Ponds have been a feature in the wider countryside for centuries. Some alongside roads were formed from ancient extraction pits for clay or gravel and no doubt provided drinking water for horses while the cart wheels cooled. Other are surviving medieval fish ponds or the remnants of moats around isolated old farm houses. Ponds on farms provided water for livestock, but following the reduction in cattle and sheep rearing many have been filled in. Surveys in the UK have revealed that there been a loss of 50% of our ponds during the 20th century, and many of those that are left are in a poor condition because of pollution and lack of appropriate management.
Ornamental waters feature in many of the grand designed landscapes but for most of us a small pond in our own garden can still provide a tranquil place for quiet reflection as well as a welcome haven for all kinds of wildlife. Well planted with aquatic plants such ponds provide food and shelter for the many creatures that depend on such water bodies for their survival. Dipping a net into a pond will reveal snails, the assorted larvae of dragonflies, water beetles and midges and larger ponds may even support fish.
Amphibians such as frog, toads and newts need to lay their eggs within water but will spend much of their adult lives on land, eating a range of garden pests including slugs and snails. Dense vegetation and creating a rockery with suitable mini-caves will help shelter them from excessive heat. Sadly, frogs and toads have become quite scarce in the wider countryside with the reduction in suitable habitats, but they seem to thrive in gardens favouring ponds found under some dappled shade.
Sightings of frogs and toads are included in the RSPB’s Big Garden Birdwatch and the results from 2018 revealed that frogs were the most common non-bird garden visitor, being present in 39% of the more than 174,000 gardens included in the annual survey.

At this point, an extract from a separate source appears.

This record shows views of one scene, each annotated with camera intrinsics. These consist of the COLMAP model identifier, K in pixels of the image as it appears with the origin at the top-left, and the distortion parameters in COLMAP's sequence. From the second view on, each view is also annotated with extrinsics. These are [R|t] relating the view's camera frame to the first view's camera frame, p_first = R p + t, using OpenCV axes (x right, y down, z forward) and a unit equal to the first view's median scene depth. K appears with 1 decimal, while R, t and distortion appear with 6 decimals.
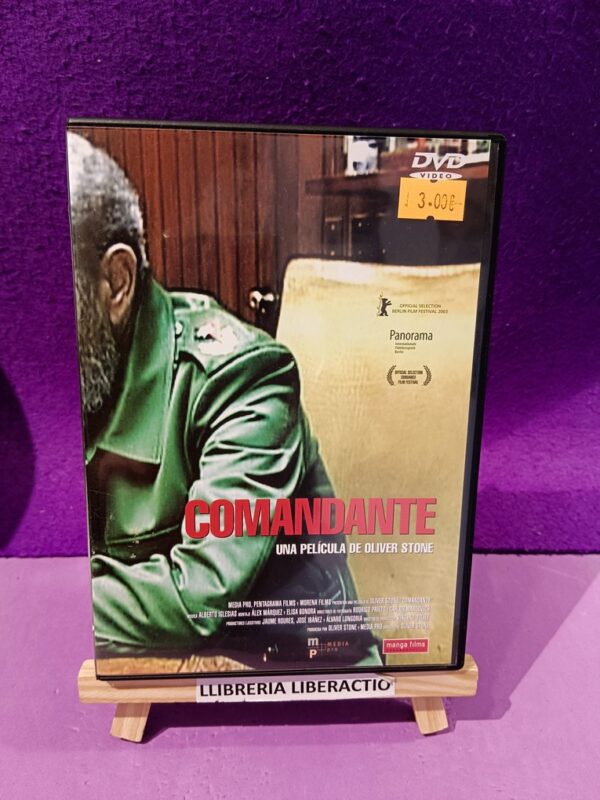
lens RADIAL K [[609.4, 0, 299.0], [0, 609.4, 414.3], [0, 0, 1]] dist [0.005308, -0.081504]
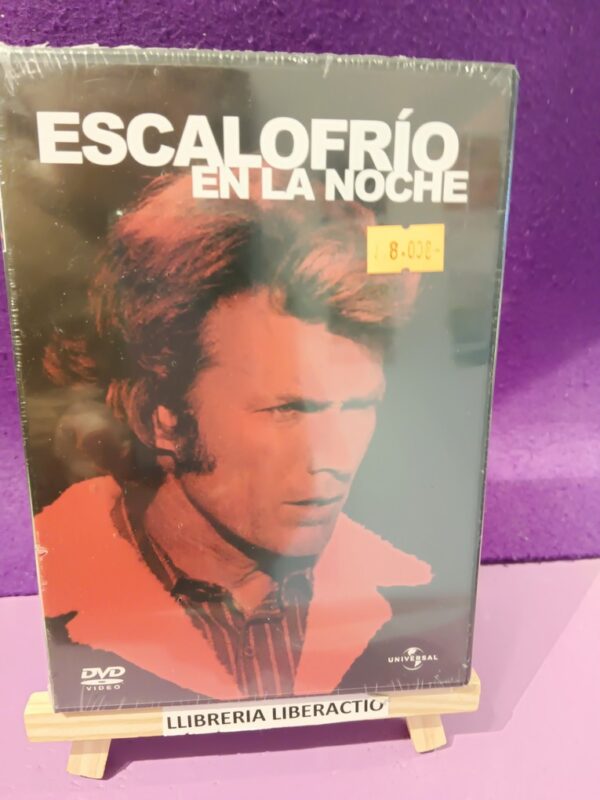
lens RADIAL K [[613.7, 0, 300.9], [0, 613.7, 401.3], [0, 0, 1]] dist [-0.002545, -0.066517]
pose [[0.996456, -0.038917, 0.074575, -0.000660], [0.039705, 0.999170, -0.009115, -0.026201], [-0.074158, 0.012043, 0.997174, 0.143026]]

Toads were only found in one in five gardens. Sadly, these records revealed that the number of toads in gardens have fallen by nearly a third since 2014, while sightings of frogs have dropped by 17% over the same period.

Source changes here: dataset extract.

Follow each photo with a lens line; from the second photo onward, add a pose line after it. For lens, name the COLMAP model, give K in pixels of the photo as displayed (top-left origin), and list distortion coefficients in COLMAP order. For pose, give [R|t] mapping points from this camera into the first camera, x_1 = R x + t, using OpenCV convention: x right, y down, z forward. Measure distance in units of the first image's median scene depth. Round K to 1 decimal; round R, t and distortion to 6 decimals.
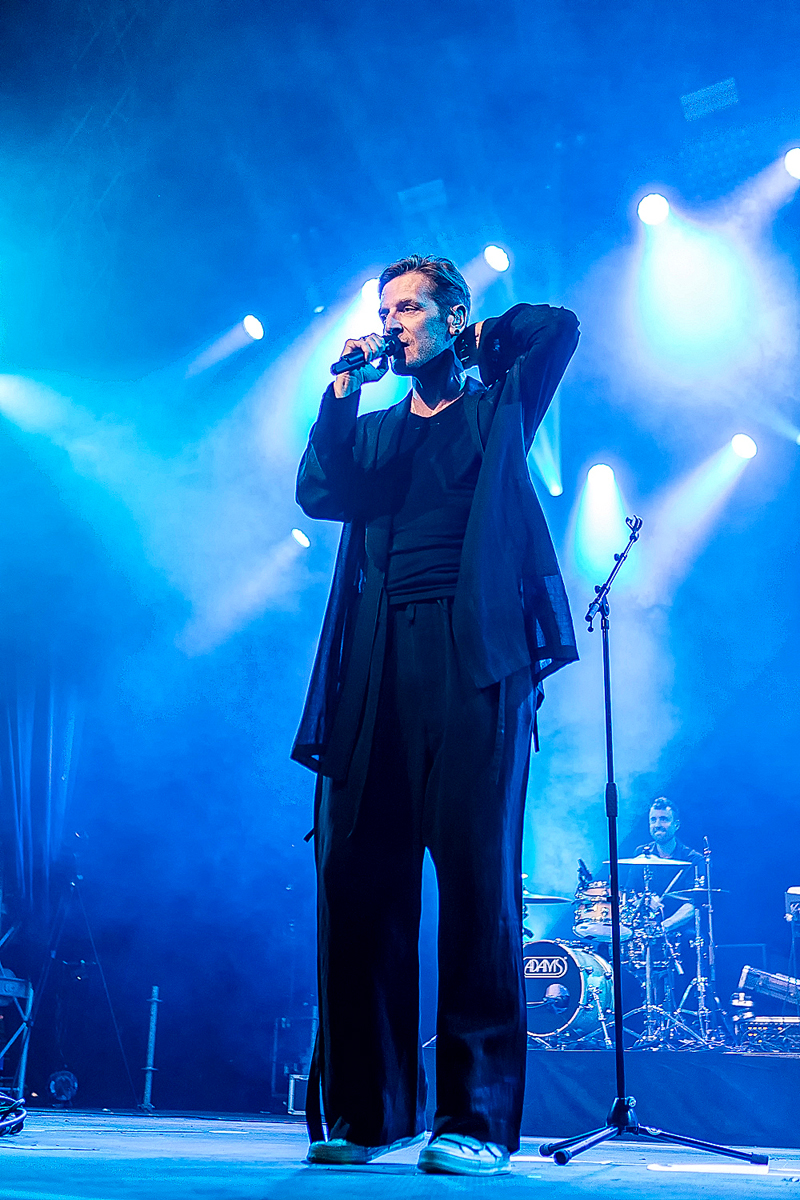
lens RADIAL K [[1421.7, 0, 400.0], [0, 1421.7, 600.0], [0, 0, 1]] dist [-0.031990, -0.012387]
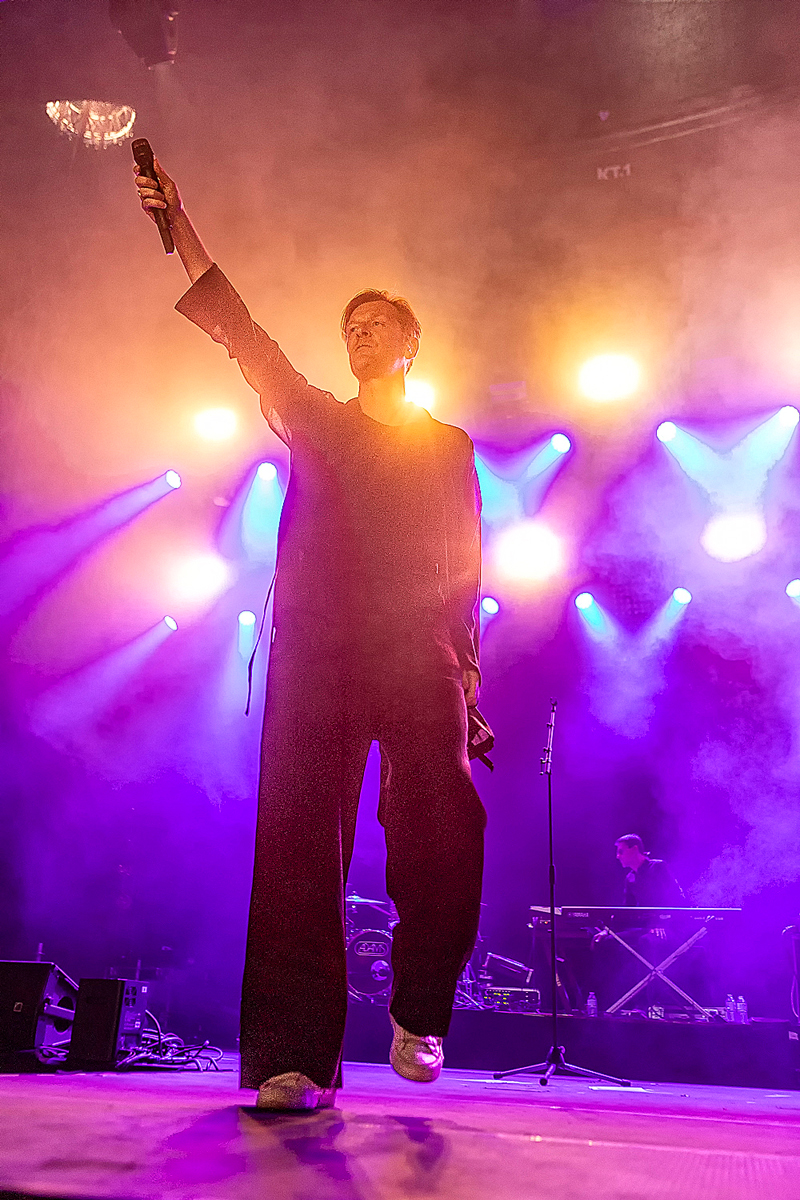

During March, the croaking of male frogs hoping to attract a mate is one of the sounds of spring, but with the variability of the current climate, frog spawn is appearing much earlier.
So if you find frogs, toads or newts in your own ponds, then please do pass this information to either the Essex Field Club or the Freshwater Habitats Organisation to add further information about the distribution and possible numbers of these special creatures in Essex.